Telefono → Obscura → Mullvad → Internet


In questo modo, Obscura conosce il tuo IP ma non sa dove navighi, mentre Mullvad sa dove vai ma non chi sei.

🟠 Questo setup garantisce una buona velocità, stabilità e un livello di privacy superiore. Prima dell'arrivo di Obscura, consigliavo agli utenti più esperti di replicare qualcosa di simile utilizzando una VPS a noleggio.

🦊 Al momento il servizio è ancora giovane e non perfetto, ma già utilizzabile come VPN principale. L'app proprietaria (open source) è attualmente disponibile solo per macOS, mentre su Android, Windows e Linux si può usare in combinazione con WireGuard.
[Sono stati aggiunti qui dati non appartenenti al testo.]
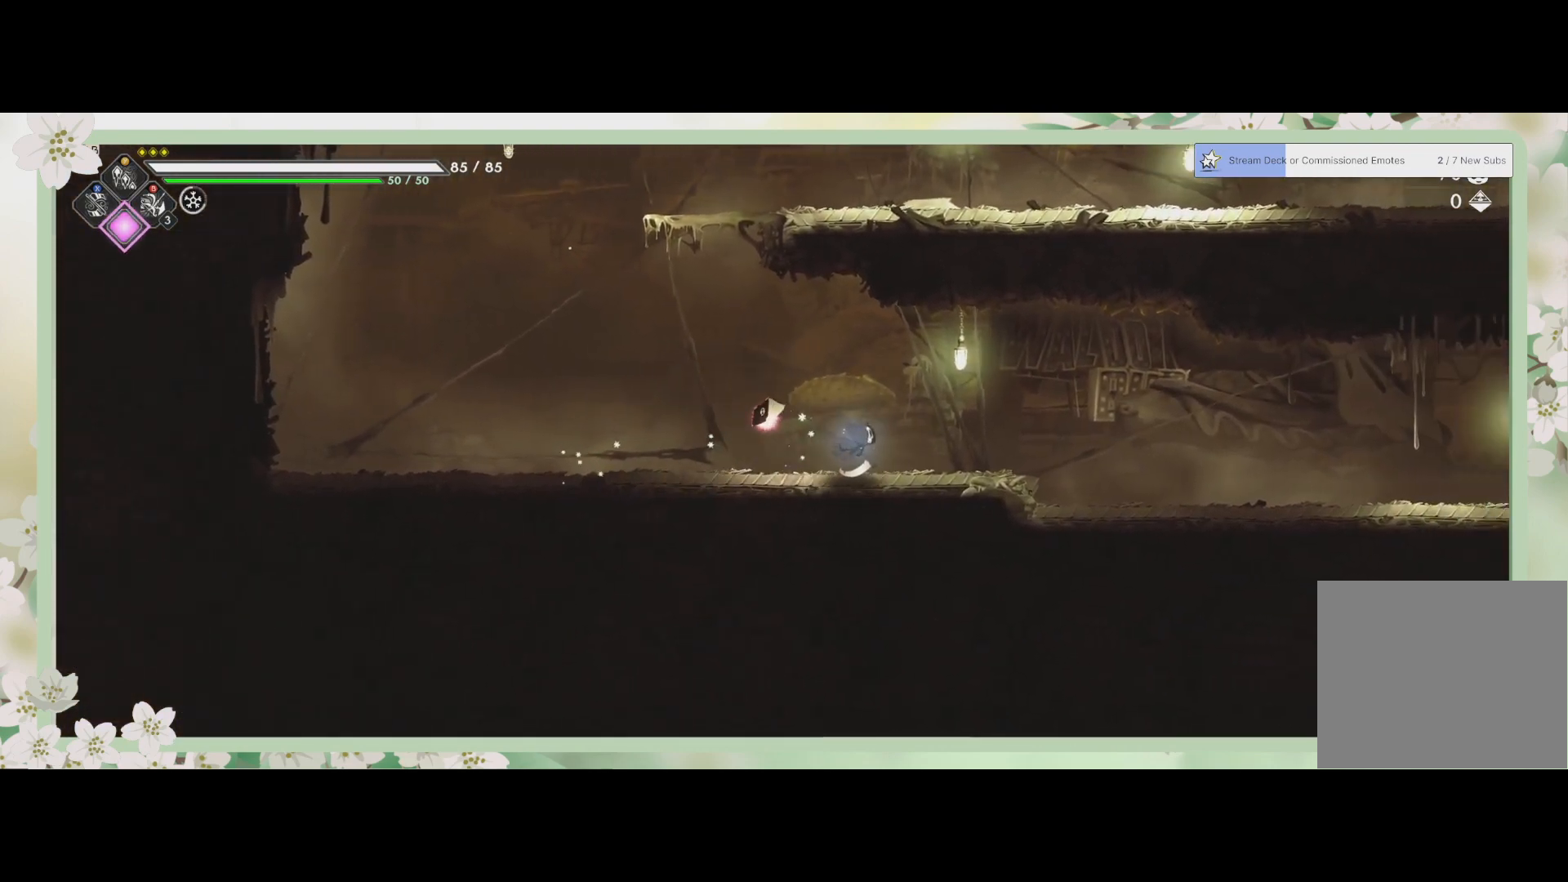
{"buttons": [], "left_stick": "right", "events": [[133, "R2", "up"]]}
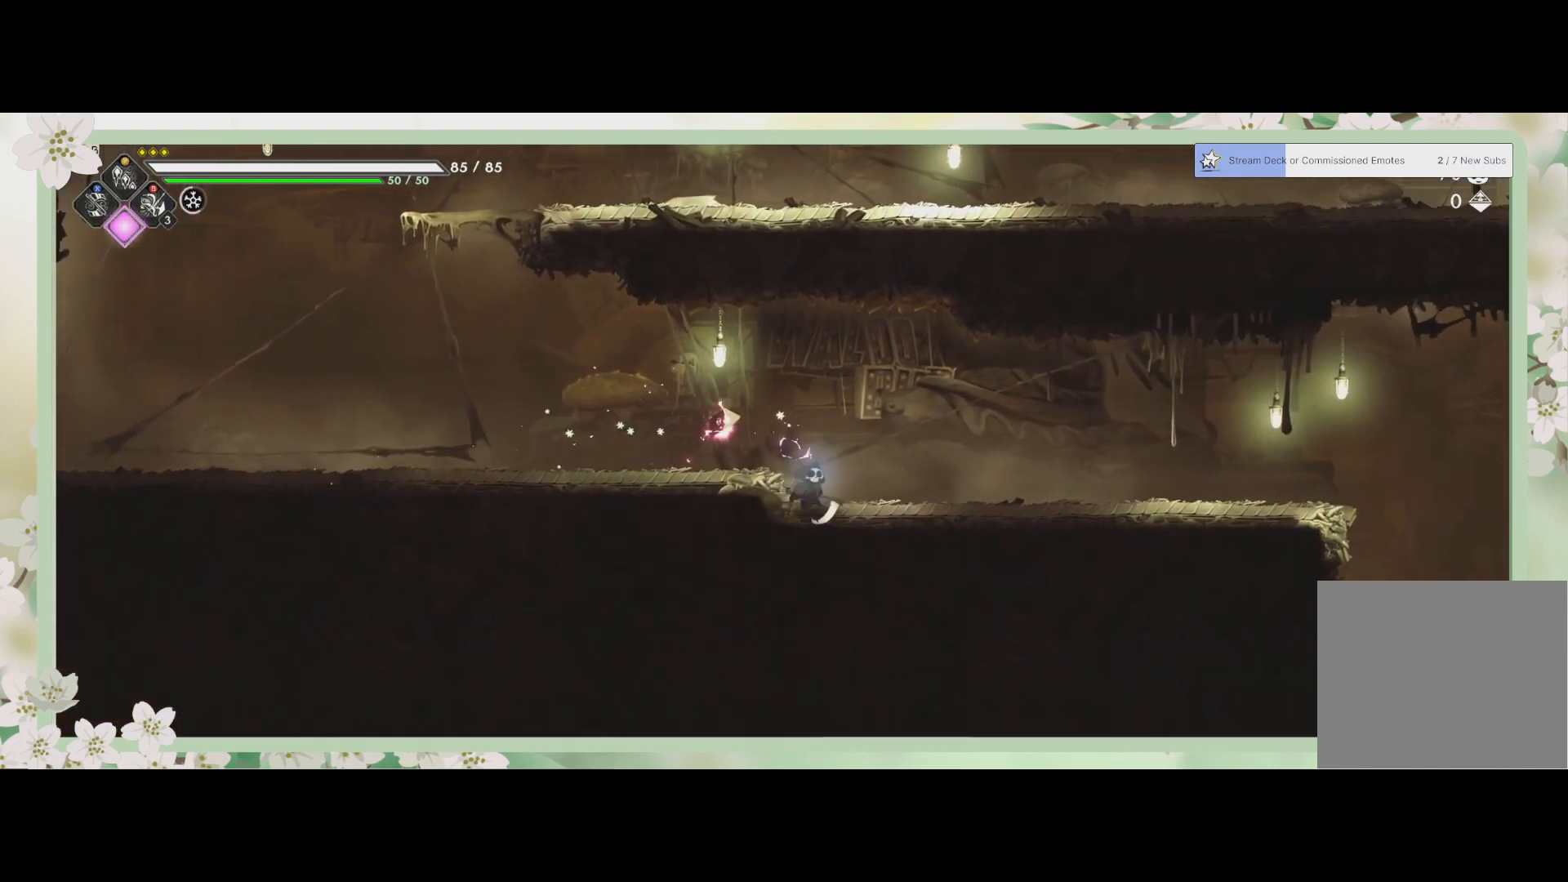
{"buttons": [], "left_stick": "right", "events": [[100, "R2", "down"], [367, "R2", "up"]]}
🧶 In futuro sono previsti anche protocolli anti-censura e tecnologie che rendono più difficile il riconoscimento del traffico VPN, come QUIC. Per ora adoro veramente il progetto e continuerò a seguirne gli sviluppi da vicino.

PS: magari non é chiaro, con Obscura in automatico la connessione passa per i loro server e poi attraverso Mullvad. Non serve avere ANCHE Mullvad. É tutto incluso in un unico abbonamento (ovviamente accettano LN).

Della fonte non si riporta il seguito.